— Taaa... — odparła, przyglądając się ścianom i podłodze.
Gdy byliśmy już na zewnątrz, w drodze do mojej jaskini, do której oczywiście ją zaprosiłem na jakiegoś zająca czy sarnę, w pewnym momencie przystanęliśmy pod jakimś drzewem, żeby chwilę posiedzieć. Usiadłem sobie i oparłem się pyskiem o twardy pień, Misia usiadła obok.
— Nie słyszysz, prawda? — zapytałem. Sam byłem zaskoczony bezpośrednością mojego pytania, nigdy czegoś takiego nie robiłem, starałem się nikogo nie zawstydzać moimi wypowiedziami, ale najwyraźniej uznałem, że nie ma sensu owijać w bawełnę. Po prostu chciałem dowiedzieć się czegoś, co mnie zastanawiało.
Przytaknęła.
— To jakim cudem wiesz co mówię? — zmarszyłem brwi.
— Czytam z ruchu warg — wyjaśniła.
— Czyli siebie samej też nie słyszysz? — byłem bardzo zdziwiony, nie tyle tym, że nie miała problemów z odpowiedzią, ale tym, że sobie radzi. W sumie widziałem w życiu parę niepełnosprawnych wilków, wszystkie jakoś sobie radziły, czy to rysowały, czy jakimiś magicznymi sposobami rozmawiały, ale ona biła na głowę wszystkie inne sposoby. W jakiś sposób mi to imponowało.
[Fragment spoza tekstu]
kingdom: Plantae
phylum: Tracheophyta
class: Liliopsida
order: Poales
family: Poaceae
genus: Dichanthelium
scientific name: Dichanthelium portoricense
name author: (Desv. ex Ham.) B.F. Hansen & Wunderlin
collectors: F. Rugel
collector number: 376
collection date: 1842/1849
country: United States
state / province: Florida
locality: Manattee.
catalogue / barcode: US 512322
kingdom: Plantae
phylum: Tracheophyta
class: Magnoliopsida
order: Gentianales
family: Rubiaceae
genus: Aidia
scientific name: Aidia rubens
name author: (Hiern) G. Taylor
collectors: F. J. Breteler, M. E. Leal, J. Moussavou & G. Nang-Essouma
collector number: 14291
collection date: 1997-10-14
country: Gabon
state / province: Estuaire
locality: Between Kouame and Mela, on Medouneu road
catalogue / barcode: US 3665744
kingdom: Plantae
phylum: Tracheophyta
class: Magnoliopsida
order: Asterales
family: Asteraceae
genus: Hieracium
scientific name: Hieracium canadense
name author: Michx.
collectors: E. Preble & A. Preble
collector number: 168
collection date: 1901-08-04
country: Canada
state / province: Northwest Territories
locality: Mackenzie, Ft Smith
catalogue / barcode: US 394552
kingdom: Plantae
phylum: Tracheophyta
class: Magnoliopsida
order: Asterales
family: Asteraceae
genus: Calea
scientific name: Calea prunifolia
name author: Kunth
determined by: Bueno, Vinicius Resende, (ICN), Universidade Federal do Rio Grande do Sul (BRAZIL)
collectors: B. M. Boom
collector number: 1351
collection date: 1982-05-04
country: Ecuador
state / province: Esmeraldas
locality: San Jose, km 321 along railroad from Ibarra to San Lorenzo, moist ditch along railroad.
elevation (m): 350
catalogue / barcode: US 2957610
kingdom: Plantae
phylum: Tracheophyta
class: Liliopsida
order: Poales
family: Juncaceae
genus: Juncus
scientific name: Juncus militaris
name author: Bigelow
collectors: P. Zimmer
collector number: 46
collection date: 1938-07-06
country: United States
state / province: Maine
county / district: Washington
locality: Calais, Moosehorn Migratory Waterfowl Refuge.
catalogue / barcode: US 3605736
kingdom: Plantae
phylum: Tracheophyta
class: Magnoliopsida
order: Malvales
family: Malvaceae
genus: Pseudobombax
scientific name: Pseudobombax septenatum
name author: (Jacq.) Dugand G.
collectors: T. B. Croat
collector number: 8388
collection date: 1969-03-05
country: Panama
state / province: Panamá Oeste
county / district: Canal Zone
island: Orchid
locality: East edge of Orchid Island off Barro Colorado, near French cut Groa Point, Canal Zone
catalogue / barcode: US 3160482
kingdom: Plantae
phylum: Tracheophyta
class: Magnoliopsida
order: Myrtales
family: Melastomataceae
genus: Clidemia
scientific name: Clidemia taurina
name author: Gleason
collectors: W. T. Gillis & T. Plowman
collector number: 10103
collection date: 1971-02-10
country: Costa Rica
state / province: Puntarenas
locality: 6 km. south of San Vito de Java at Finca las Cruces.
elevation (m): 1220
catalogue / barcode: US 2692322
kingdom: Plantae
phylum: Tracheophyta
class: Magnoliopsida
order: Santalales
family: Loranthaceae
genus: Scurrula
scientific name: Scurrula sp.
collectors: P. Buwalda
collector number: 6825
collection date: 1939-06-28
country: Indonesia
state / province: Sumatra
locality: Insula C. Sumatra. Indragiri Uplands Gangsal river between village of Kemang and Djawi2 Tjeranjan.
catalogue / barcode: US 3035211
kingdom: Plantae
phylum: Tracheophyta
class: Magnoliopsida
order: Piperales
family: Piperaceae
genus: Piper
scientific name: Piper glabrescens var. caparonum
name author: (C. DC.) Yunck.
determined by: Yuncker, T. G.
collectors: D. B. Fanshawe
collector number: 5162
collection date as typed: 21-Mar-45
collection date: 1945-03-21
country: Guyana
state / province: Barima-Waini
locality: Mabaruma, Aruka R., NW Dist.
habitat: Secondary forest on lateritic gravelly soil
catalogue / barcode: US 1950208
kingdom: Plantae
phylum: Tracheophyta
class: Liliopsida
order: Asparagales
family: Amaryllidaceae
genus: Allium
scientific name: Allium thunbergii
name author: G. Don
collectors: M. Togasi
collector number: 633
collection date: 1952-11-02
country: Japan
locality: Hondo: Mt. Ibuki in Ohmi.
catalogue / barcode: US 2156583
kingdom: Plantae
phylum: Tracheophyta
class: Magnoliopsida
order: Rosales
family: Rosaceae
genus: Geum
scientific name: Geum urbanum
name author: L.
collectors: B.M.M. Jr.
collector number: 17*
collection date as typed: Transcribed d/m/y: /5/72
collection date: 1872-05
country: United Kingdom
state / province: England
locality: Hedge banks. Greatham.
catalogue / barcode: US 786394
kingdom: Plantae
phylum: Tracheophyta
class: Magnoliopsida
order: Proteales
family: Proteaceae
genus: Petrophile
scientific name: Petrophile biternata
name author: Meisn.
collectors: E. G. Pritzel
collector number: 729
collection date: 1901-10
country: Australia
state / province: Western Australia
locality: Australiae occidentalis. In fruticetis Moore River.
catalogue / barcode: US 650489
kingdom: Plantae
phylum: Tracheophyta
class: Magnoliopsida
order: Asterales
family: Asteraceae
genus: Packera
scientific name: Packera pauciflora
— Nie słyszę — spuściła głowę, ale nie z zakłopotania, tylko żeby popatrzeć na biedronkę przechadzającą się obok jej łap.
Nagle przyszedł mi do głowy pewien pomysł.
— A chciałabyś usłyszeć? — na dźwięk moich słów (a raczej zobaczenie mojego pyska) spojrzała na mnie zszokowana.
— Tak, oczywiście, ale jak? — zapytała.
— Mogę mówić do ciebie w twoich myślach. Albo przekazać ci moje wspomnienia dotyczące twoich wypowiedzi, które będziesz widzieć i słyszeć tylko w twojej głowie. Co ty na to? Decyzja należy do ciebie.
Misia?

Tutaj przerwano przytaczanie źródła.